George Biros, professor of mechanical engineering and leader of the ICES Parallel Algorithms for Data Analysis and Simulation Group at the University of Texas at Austin, has worked for a decade to create accurate and efficient computing algorithms that can characterize gliomas, a common and aggressive type of primary brain tumor.
The Biros’ team tested their new method in the Multimodal Brain Tumor Segmentation Challenge 2017 (BRaTS’17).
Their system scored in the top 25 percent in the challenge and was near the top for whole tumor segmentation.
"The competition is related to the characterization of abnormal tissue on patients who suffer from glioma tumors, the most prevalent form of primary brain tumor," Biros said. "Our goal is to take an image and delineate it automatically and identify different types of abnormal tissue – edema, enhancing tumor (areas with very aggressive tumors), and necrotic tissue. It's similar to taking a picture of one's family and doing facial recognition to identify each member, but here you do tissue recognition, and all this has to be done automatically."
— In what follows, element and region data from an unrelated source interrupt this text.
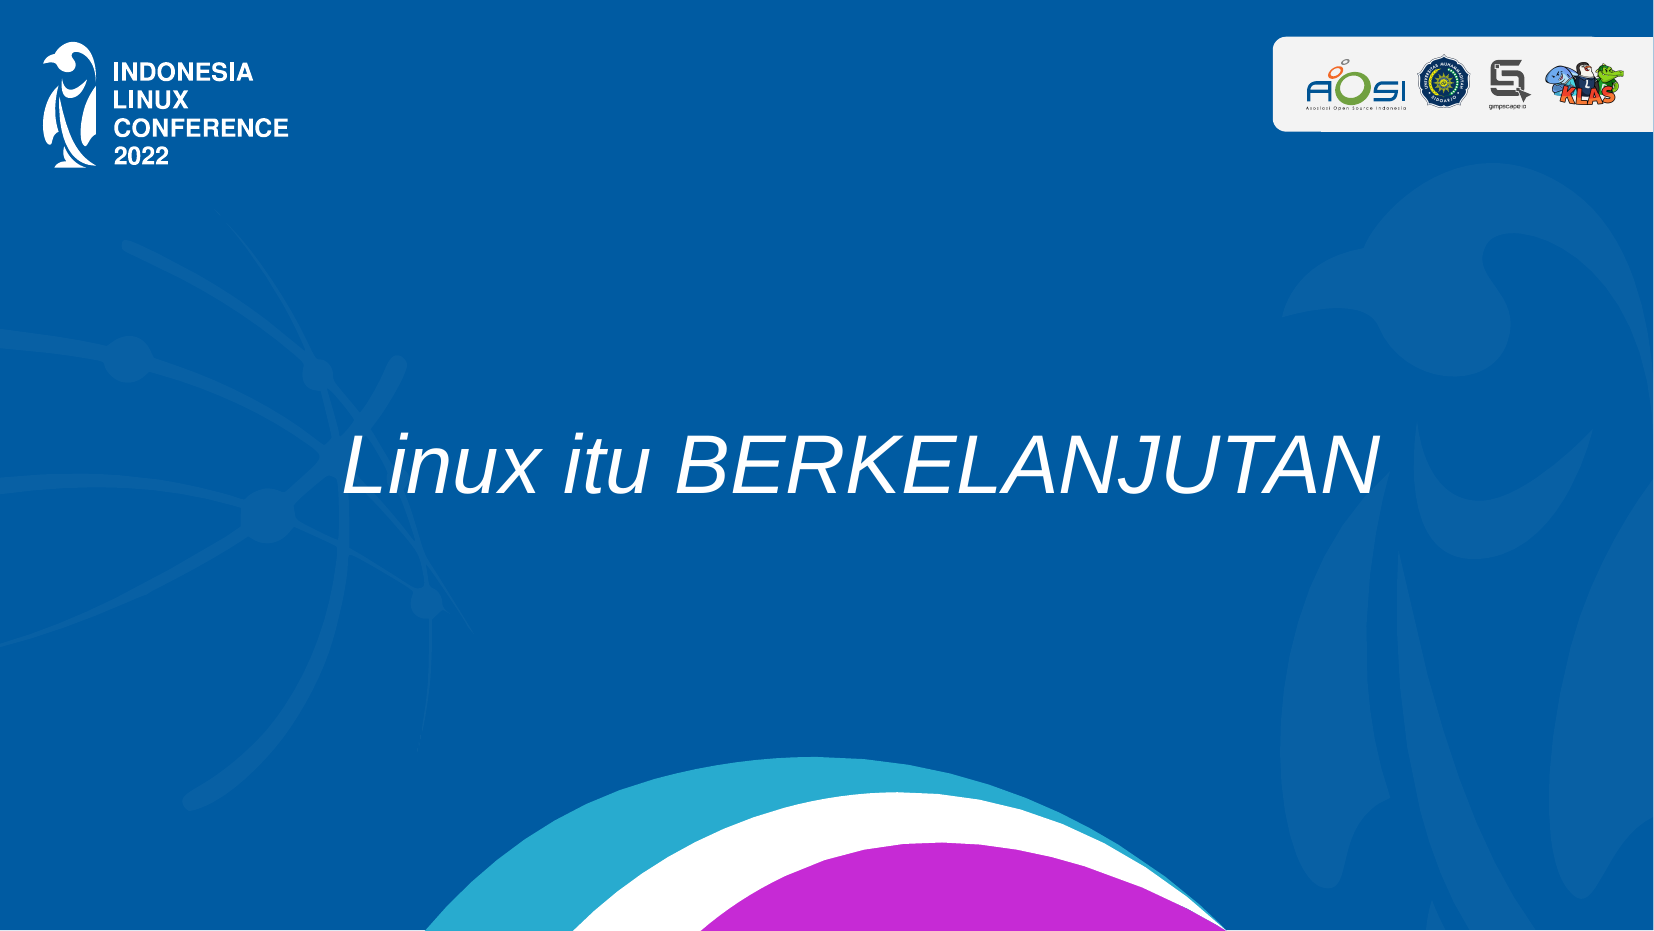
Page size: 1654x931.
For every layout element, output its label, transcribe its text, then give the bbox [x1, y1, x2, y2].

picture [1417, 54, 1471, 108]
text_box [424, 756, 1227, 931]
picture [1545, 62, 1624, 105]
text_box Linux itu BERKELANJUTAN [187, 255, 1501, 676]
For the challenge, Biros and his team were provided with 300 sets of brain images on which all teams calibrated their methods.
In the final part of the challenge, groups were given data from 140 patients. They had to identify the location of the tumors and segment them into different tissue types over two days.
The image processing analysis and prediction pipeline the team used had two main steps: a supervised machine learning step where the computer creates a probability map for the target classes, and in the second step they combined these probabilities with the biophysical model that represents how tumors grow in mathematical terms. This imposes limits on the analyses and helps find correlations.
TACC computing resources allowed the Biros team to use large-scale nearest neighbor classifiers. For every voxel or 3D pixel in an MR brain image, the system tries to find similar voxels in the brains it has already seen to determine if the area represents a tumor or a non-tumor.
With 1.5 million voxels per brain and 300 brains to assess, the computer had to look at half a billion voxels for every new voxel of the 140 unknown brains that it analyzes, deciding for each of the voxels is a tumor or healthy tissue.
"We used fast algorithms and approximations to make this possible, but we still needed supercomputers," Biros said.
Each of the steps in the analysis pipeline uses separate TACC computing systems. The nearest neighbor machine learning classification component simultaneously used 60 nodes on Stampede2, TACC’s latest supercomputer. The team used Lonestar 5 to run biophysical models and Maverick to combine the segmentations.
Most teams had to limit the training data they used or apply more simplified classifier algorithms on the whole training set, but priority access to TACC’s ecosystem of supercomputers allowed Biros’ team to explore more complex methods.
"George came to us before the BRaTS Challenge and asked if they could get priority access to Stampede2, Lonestar5 and Maverick to ensure that their jobs got through in time to complete the challenge," said Bill Barth, TACC's Director of High-Performance Computing. "We decided that just increasing their priority probably wouldn't cut it, so we decided to give them a reservation on each system to cover their needs for the 48 hours of the challenge."
Biros and his team were able to run their analysis pipeline on 140 brains in less than 4 hours and correctly characterized the testing data with almost 90 percent accuracy.
Their method is fully automatic and needed only a small number of initial algorithmic parameters to assess the image data and classify tumors without hands-on effort.
The team’s scalable, biophysics-based image analysis system was the culmination of 10 years of research into a variety of computational problems.
"In our group and our collaborators' groups, we have multiple research threads on image analysis, scalable machine learning and numerical algorithms," he explained. "But this was the first time we put everything together for an application to make our method work for a really challenging problem. It's not easy, but it's very fulfilling."
The BRaTS competition represents a turning point in the research.
"We have all the tools and basic ideas, now we polish it and see how we can improve it," Biros said.
The image segmentation classifier will be deployed at the University of Pennsylvania by the end of 2017, in partnership with Christos Davatzikos, a collaborator of the project and director of the Center for Biomedical Image Computing and Analytics and Professor of Radiology. It won’t be a substitute for radiologists and surgeons, but it will improve the reproducibility of assessments and could speed up the diagnosis process.
The methods the team developed go beyond brain tumor identification. They can be applied to many problems in medicine, as well as physics.